Here again, breath meditation is really helpful. The Buddha talks about three kinds of fabrication. There’s bodily fabrication—the breath. Verbal fabrication—the way you talk to yourself; in technical terms it’s directed thought and evaluation. And then mental fabrication—perceptions, the labels you put on things, and then feelings: feeling tones of pleasure, pain, neither pleasure nor pain.
As you’re working with the breath, getting the mind to settle down, you’re getting hands-on experience with all three of these kinds of fabrication: the perceptions for instance, that you have of the breath as a whole-body process; the feelings of ease, refreshment you can create by the way you talk to yourself about how you breathe—evaluating how it’s going and making changes as you see fit.
When you can create a state of concentration through these processes, you look at your other more unskillful ways of engaging in them and you realize that you could change. You don’t have to follow your old ways. You can question the desires, say, that give rise to aversion, and you can question the desires that give rise to fear.
A lot of these desires seem natural because they’re habitual.

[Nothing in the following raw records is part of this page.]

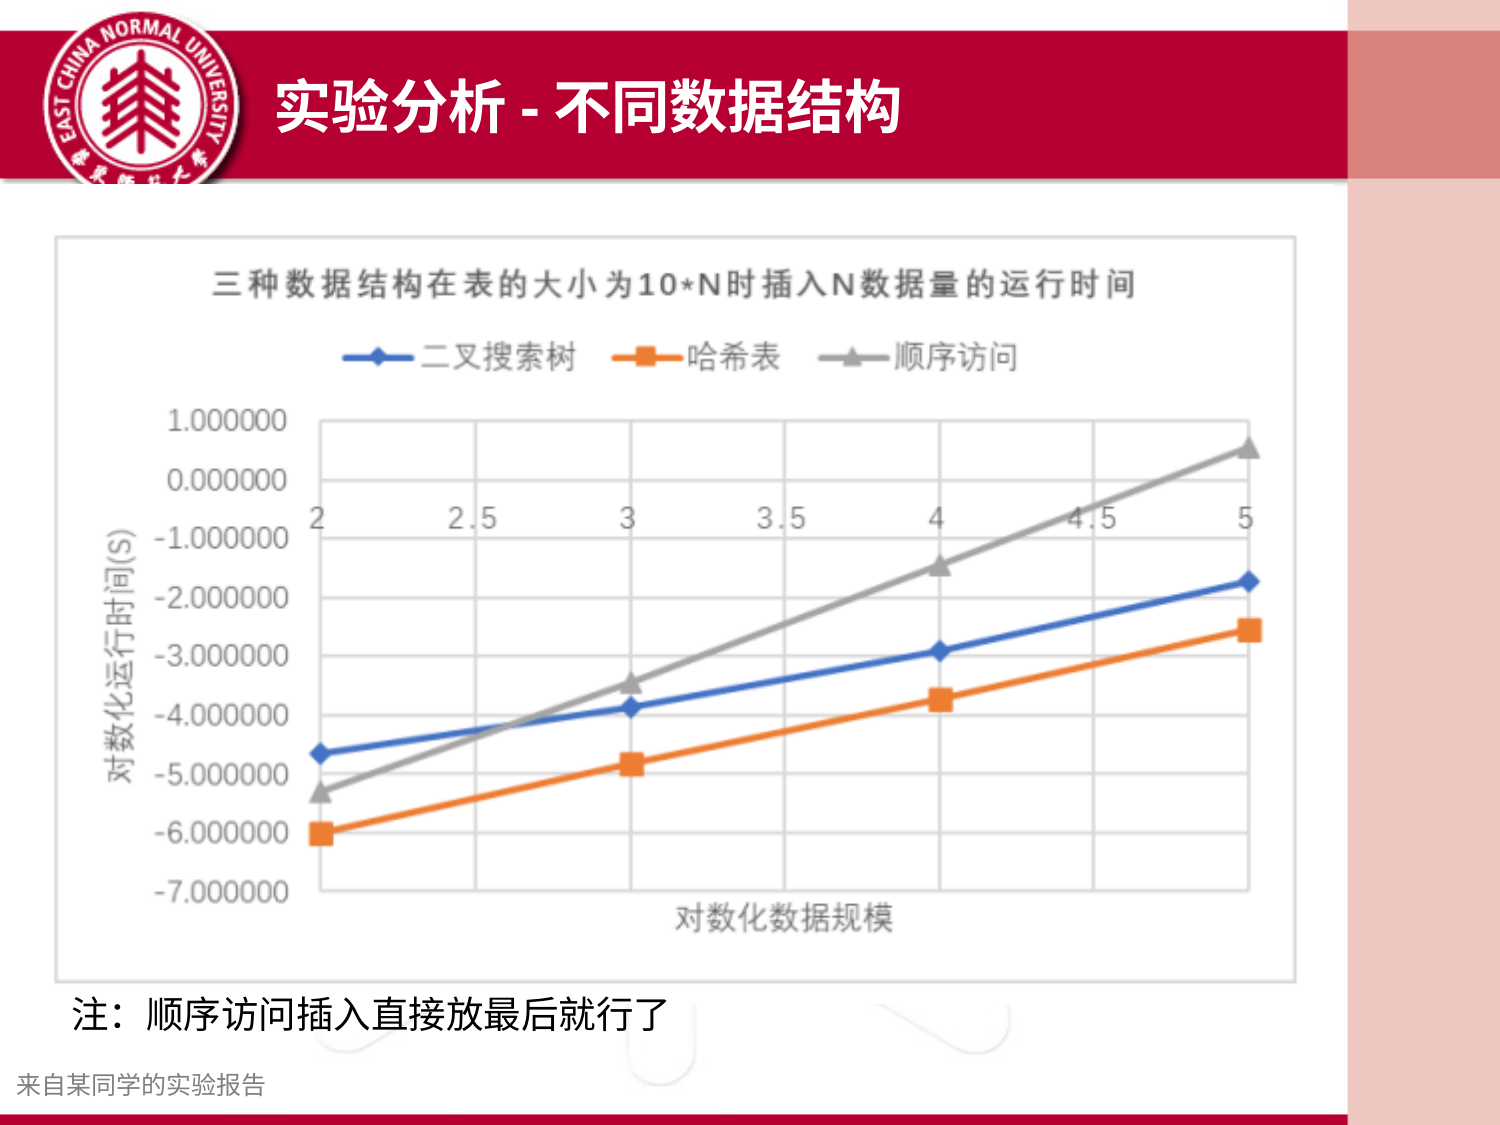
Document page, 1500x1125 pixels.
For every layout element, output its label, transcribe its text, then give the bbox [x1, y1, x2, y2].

picture [0, 0, 1500, 1125]
text_box 注：顺序访问插入直接放最后就行了 [56, 1004, 686, 1044]
text_box 实验分析-不同数据结构 [258, 63, 918, 148]
text_box 来自某同学的实验报告 [1, 1061, 282, 1107]
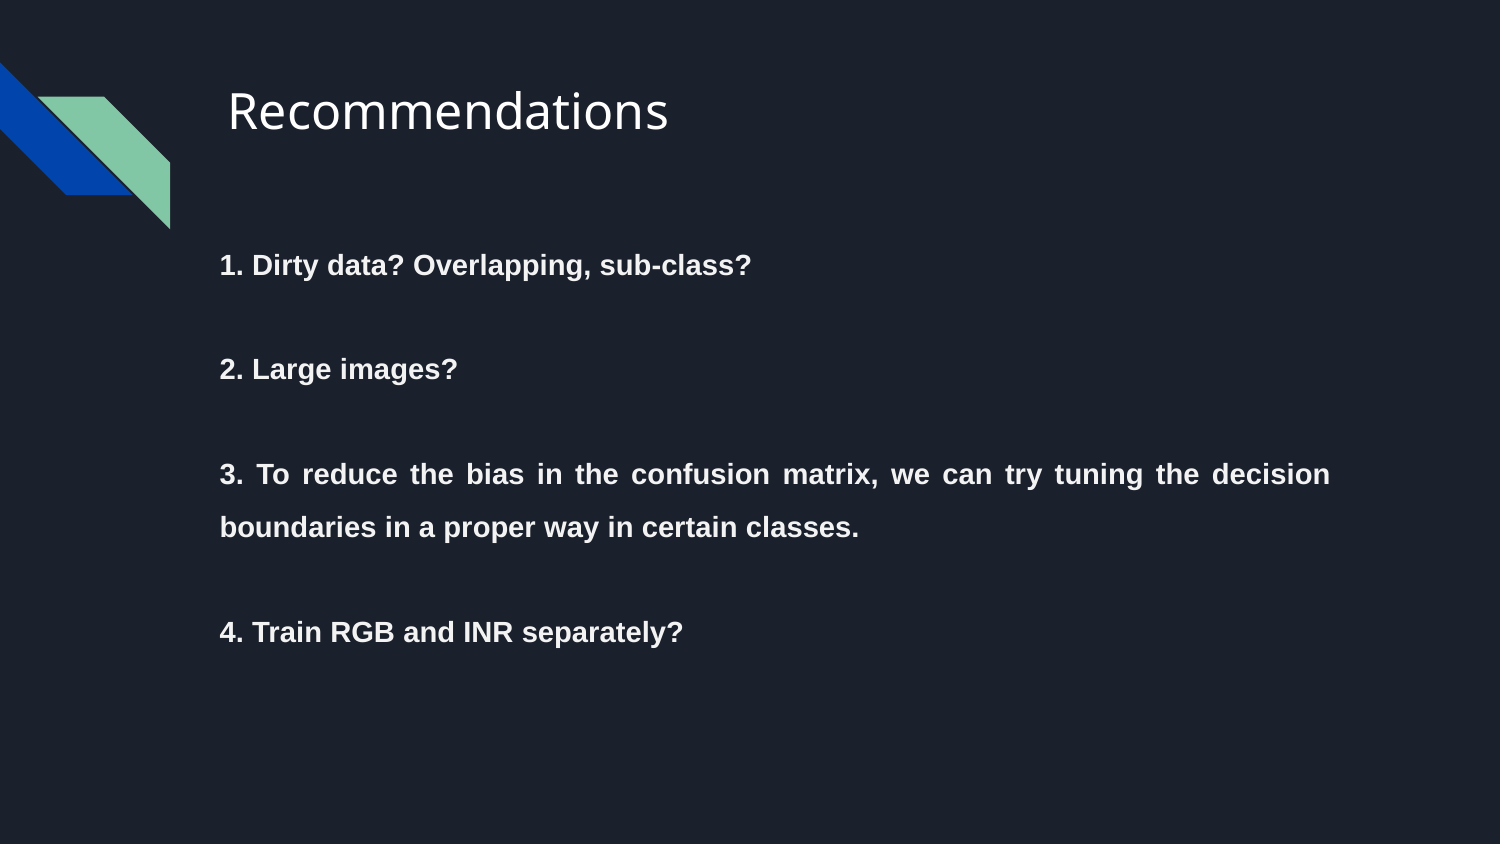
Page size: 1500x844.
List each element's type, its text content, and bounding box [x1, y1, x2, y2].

list 1. Dirty data? Overlapping, sub-class? 2. Large images? 3. To reduce the bias in the confusion matrix, we can try tuning the decision boundaries in a proper way in certain classes. 4. Train RGB and INR separately? [204, 125, 1360, 808]
title Recommendations [212, 64, 1368, 150]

You’ve given in to them many times before, but it’s good to see that they’re artificial. This is why we use the word fabrication to translate sankhara—to get a sense of how things are put together in a certain way, jerry-rigged in a certain way, but they don’t have to be that way, especially if they’re not skillful.
It’s in this way that getting the mind still can start bringing about insight into these processes of fabrication. And that’s precisely how insight is defined—learning how to view fabrications in a way that gives rise to dispassion for the whole process.
So instead of pretending that you’re just observing things as they are, ignoring the fact that you’re actually putting them together—an attitude that doesn’t lead to much in terms of genuine insight—be clear about the fact that you’re putting things together, and right now you want to put together a state of stillness, ease, refreshment.
The potentials are right here. Look carefully, experiment, and you’ll find them. As you find them and devote them to the right purpose, you gain not only tranquility but also the beginnings of insight. They work in tandem in this way.